Aim of the task:
Line by line, restate the material exactly.

____________

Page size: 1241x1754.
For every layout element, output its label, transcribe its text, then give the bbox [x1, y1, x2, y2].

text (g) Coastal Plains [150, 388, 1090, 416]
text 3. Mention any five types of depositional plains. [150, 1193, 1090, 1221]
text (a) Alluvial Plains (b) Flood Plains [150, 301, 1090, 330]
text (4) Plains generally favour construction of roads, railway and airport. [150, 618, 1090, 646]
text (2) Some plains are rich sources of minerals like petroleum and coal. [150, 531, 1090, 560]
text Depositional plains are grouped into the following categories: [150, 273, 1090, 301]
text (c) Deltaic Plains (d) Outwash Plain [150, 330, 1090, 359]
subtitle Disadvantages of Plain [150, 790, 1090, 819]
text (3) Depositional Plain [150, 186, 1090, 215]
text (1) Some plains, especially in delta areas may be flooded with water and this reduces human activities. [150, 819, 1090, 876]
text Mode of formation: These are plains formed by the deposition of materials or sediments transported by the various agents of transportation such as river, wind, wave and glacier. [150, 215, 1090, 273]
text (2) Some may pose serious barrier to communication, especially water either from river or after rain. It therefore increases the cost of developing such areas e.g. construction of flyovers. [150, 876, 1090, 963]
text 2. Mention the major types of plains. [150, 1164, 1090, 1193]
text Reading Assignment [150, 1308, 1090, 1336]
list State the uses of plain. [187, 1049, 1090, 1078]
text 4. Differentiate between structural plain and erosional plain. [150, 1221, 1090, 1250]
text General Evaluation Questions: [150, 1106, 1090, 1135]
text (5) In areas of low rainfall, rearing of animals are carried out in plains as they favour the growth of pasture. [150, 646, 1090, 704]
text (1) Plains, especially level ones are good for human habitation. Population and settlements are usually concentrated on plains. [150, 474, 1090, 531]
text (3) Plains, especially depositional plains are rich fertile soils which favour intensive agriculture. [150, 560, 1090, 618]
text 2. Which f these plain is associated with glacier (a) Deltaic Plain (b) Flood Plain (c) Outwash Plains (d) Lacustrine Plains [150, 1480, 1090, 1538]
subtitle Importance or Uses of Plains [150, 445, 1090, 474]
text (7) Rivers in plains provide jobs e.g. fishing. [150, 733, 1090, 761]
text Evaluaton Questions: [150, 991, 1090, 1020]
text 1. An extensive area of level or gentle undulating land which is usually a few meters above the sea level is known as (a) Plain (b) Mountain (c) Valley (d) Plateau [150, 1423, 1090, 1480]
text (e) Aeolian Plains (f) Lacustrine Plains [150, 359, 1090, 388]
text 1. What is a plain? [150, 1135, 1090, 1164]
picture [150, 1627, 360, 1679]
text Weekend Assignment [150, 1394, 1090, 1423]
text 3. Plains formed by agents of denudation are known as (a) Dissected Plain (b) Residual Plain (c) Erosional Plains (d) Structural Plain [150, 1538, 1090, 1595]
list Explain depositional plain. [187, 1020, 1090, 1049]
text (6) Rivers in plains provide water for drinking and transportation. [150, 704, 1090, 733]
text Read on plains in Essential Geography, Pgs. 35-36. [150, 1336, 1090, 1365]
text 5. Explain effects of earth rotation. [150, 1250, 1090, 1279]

____________

Response area:
Page size: 1241x1754.
For every layout element, output its label, transcribe its text, then give the bbox [x1, y1, x2, y2].

text (g) Coastal Plains [150, 388, 1090, 416]
text 3. Mention any five types of depositional plains. [150, 1193, 1090, 1221]
text (a) Alluvial Plains (b) Flood Plains [150, 301, 1090, 330]
text (4) Plains generally favour construction of roads, railway and airport. [150, 618, 1090, 646]
text (2) Some plains are rich sources of minerals like petroleum and coal. [150, 531, 1090, 560]
text Depositional plains are grouped into the following categories: [150, 273, 1090, 301]
text (c) Deltaic Plains (d) Outwash Plain [150, 330, 1090, 359]
subtitle Disadvantages of Plain [150, 790, 1090, 819]
text (3) Depositional Plain [150, 186, 1090, 215]
text (1) Some plains, especially in delta areas may be flooded with water and this reduces human activities. [150, 819, 1090, 876]
text Mode of formation: These are plains formed by the deposition of materials or sediments transported by the various agents of transportation such as river, wind, wave and glacier. [150, 215, 1090, 273]
text (2) Some may pose serious barrier to communication, especially water either from river or after rain. It therefore increases the cost of developing such areas e.g. construction of flyovers. [150, 876, 1090, 963]
text 2. Mention the major types of plains. [150, 1164, 1090, 1193]
text Reading Assignment [150, 1308, 1090, 1336]
list State the uses of plain. [187, 1049, 1090, 1078]
text 4. Differentiate between structural plain and erosional plain. [150, 1221, 1090, 1250]
text General Evaluation Questions: [150, 1106, 1090, 1135]
text (5) In areas of low rainfall, rearing of animals are carried out in plains as they favour the growth of pasture. [150, 646, 1090, 704]
text (1) Plains, especially level ones are good for human habitation. Population and settlements are usually concentrated on plains. [150, 474, 1090, 531]
text (3) Plains, especially depositional plains are rich fertile soils which favour intensive agriculture. [150, 560, 1090, 618]
text 2. Which f these plain is associated with glacier (a) Deltaic Plain (b) Flood Plain (c) Outwash Plains (d) Lacustrine Plains [150, 1480, 1090, 1538]
subtitle Importance or Uses of Plains [150, 445, 1090, 474]
text (7) Rivers in plains provide jobs e.g. fishing. [150, 733, 1090, 761]
text Evaluaton Questions: [150, 991, 1090, 1020]
text 1. An extensive area of level or gentle undulating land which is usually a few meters above the sea level is known as (a) Plain (b) Mountain (c) Valley (d) Plateau [150, 1423, 1090, 1480]
text (e) Aeolian Plains (f) Lacustrine Plains [150, 359, 1090, 388]
text 1. What is a plain? [150, 1135, 1090, 1164]
picture [150, 1627, 360, 1679]
text Weekend Assignment [150, 1394, 1090, 1423]
text 3. Plains formed by agents of denudation are known as (a) Dissected Plain (b) Residual Plain (c) Erosional Plains (d) Structural Plain [150, 1538, 1090, 1595]
list Explain depositional plain. [187, 1020, 1090, 1049]
text (6) Rivers in plains provide water for drinking and transportation. [150, 704, 1090, 733]
text Read on plains in Essential Geography, Pgs. 35-36. [150, 1336, 1090, 1365]
text 5. Explain effects of earth rotation. [150, 1250, 1090, 1279]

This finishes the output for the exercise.